**Input material:**
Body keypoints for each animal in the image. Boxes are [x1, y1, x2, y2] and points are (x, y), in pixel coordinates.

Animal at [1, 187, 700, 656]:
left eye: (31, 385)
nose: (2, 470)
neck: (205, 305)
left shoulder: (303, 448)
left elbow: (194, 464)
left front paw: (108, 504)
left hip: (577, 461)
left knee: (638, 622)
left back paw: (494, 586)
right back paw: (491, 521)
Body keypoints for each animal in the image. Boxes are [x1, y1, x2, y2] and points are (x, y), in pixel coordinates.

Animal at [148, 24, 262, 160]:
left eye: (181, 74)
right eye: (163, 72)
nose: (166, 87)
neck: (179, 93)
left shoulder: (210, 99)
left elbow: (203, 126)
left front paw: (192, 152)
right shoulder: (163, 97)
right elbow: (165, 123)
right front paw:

--

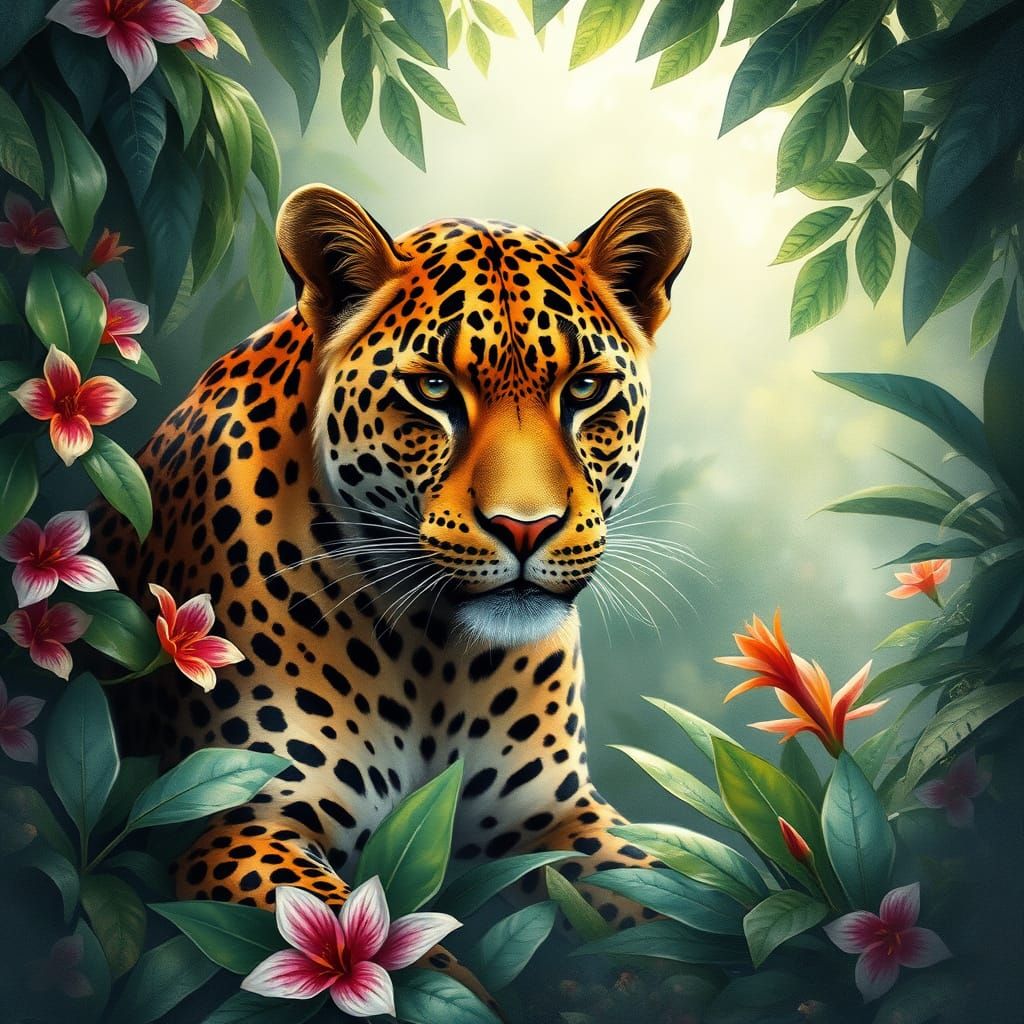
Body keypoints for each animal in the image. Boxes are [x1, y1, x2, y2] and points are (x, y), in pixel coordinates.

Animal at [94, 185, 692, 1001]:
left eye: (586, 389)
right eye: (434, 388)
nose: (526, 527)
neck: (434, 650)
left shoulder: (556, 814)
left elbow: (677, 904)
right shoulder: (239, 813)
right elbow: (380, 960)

**Task:** Report only how many lines of the listing hold the word "right".

**Task result:** 8